Passage to read >>
In the wake of last Sunday's elections, the government is going after bloggers and online publications with renewed vigor.

 

Curt Hopkins

Internet Culture

Posted on May 8, 2013   Updated on Jun 1, 2021, 4:27 pm CDT

In advance of last Sunday’s election, Malaysia’s governing party lowered the boom on the country’s vibrant independent online media. Independent online newspapers in particular were “targeted,” according to Reuters. And in the wake of the elections, the government is going after them with renewed vigor.

One of the largest and most prominent publications is Malaysiakini, run by Premesh Chandran.

“During the 2008 election we were wiped off the Internet,” Chandran told Reuters last week. “Our concern is that we’ll see a repeat of that on May 5. Can we really live without independent media on election night, given that both sides might not accept the result?”

The elections returned the Barisan Nasional (BN) party to power in a coalition with two others. They’re not taking the criticism they received from these online upstarts in good grace, going after not just the influential online publications but individuals as well. BN has ruled the country since independence in the mid-1950s.

“Two men who posted Tweets have been arrested and bloggers are being targeted in police investigations as opposition leader Anwar Ibrahim vowed to lead a ‘fierce movement’  to reform the country’s legal system,” wrote Lindsay Murdoch in Australia’s The Age, “and have banned a planned rally to protest the election.”

Supplied entries >>
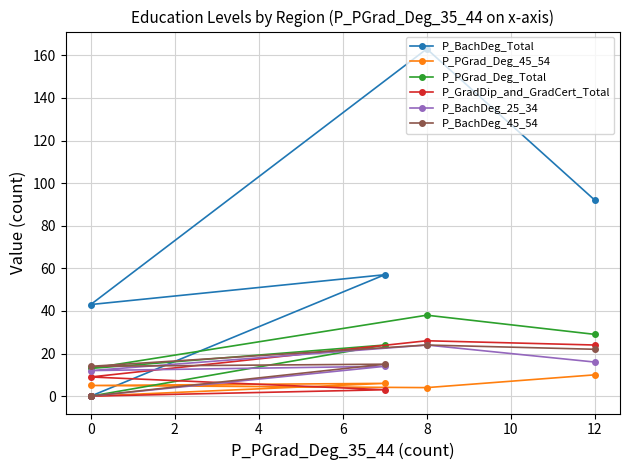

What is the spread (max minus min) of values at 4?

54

--

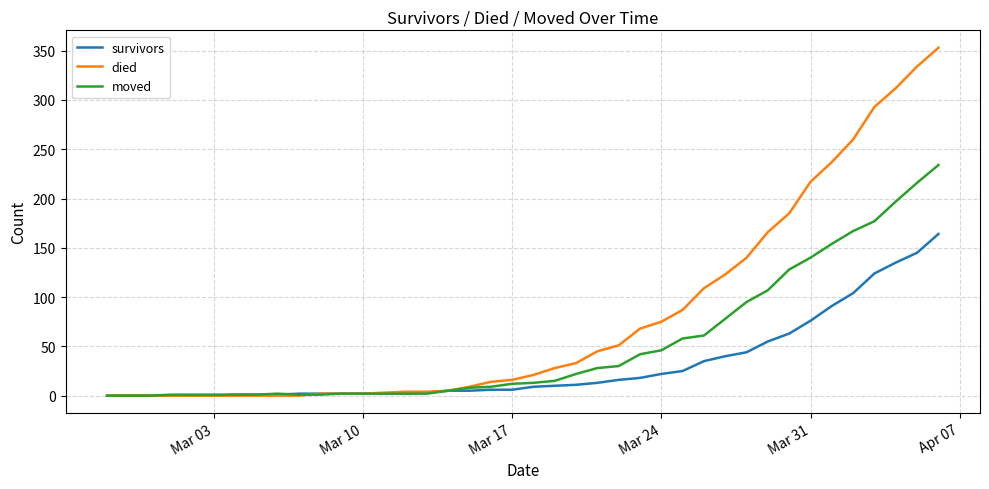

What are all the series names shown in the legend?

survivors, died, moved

Problem statement >> Please continue the article on Malaysia's government going after bloggers and online publications after the May 5 election, picking up right after its final sentence.

Answer section >>
The bloggers, King Jason and Papa Gomo, both accused the governing coalition and government officialdom of voter fraud.

In a media environment where the big newspapers, news sites and television networks hewed unreservedly to the government line, praising the BN alliance candidates and criticizing the opposition.

As with many of its neighbors, Malaysia has an ethnically indigenous Muslim majority, especially in the provinces where the ethnic Malay group dominates and which is favored by the election system. Much (though by no means all) of the opposition is ethnically Chinese. So some of the crackdown is based on race: criticism of the BN is “racist.” No doubt some was, but hardly all or even most. Nevertheless, that is the main rationale for the crackdown.

“We will continue monitoring social media and we will not rest until those who circulate racial postings online are detained,”  national police chief Ismail Omar told the official Malaysian news agency, Bernama. “Anyone who tries to instil hate and compromise public safety will face the music.